I think it is too soon to involve ss too. His lifestyle isn't ideal but it doesn't seem abusive.

merrymouse · 10/04/2015 11:14

It is not the staying with friends while on holiday that people are worried about - it's the erratic, dishonest and irresponsible behaviour, and apparent intention of dropping her son with the first willing person she finds.

merrymouse · 10/04/2015 11:17

If she honestly has reliable close friends elsewhere, why was she trying to extend her stay with you, and asking you for money?

These friends and family seem to be conspicuous by their absence in times of need.

merrymouse · 10/04/2015 11:26

She is a chancer. If she can latch onto FF she will stay, enrol the boy in school, open a bank account and wait the 3 months to claim benefits.

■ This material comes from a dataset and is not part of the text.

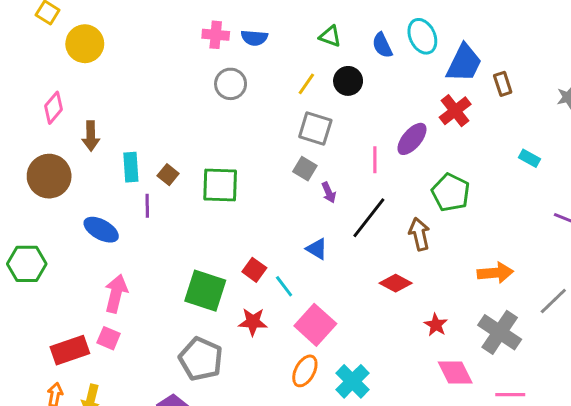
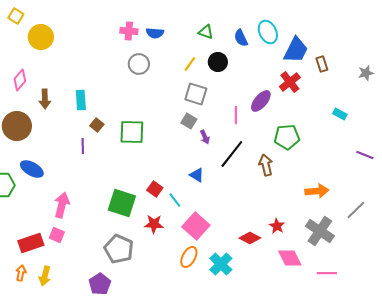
cyan rectangle: (131, 167) -> (81, 100), moved
green pentagon: (451, 192) -> (287, 137), turned -30
blue ellipse: (101, 230) -> (32, 169), moved
red diamond: (396, 283) -> (250, 238), moved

And again - are these the actions of somebody you would trust to look after a goldfish, never mind one, possibly two children?

Anyway, atleast if she claims benefits and enrols him in school she will put him on somebody's radar.

Lilylonglegs · 10/04/2015 11:38

I don't know what is true and what is not. She said she had tonnes of friends in London who would love to help her but that she was embarrassed about her situation and didn't want everybody knowing her business. I don't know any of her friends except those I met her through. Maybe she just saw me as a soft touch.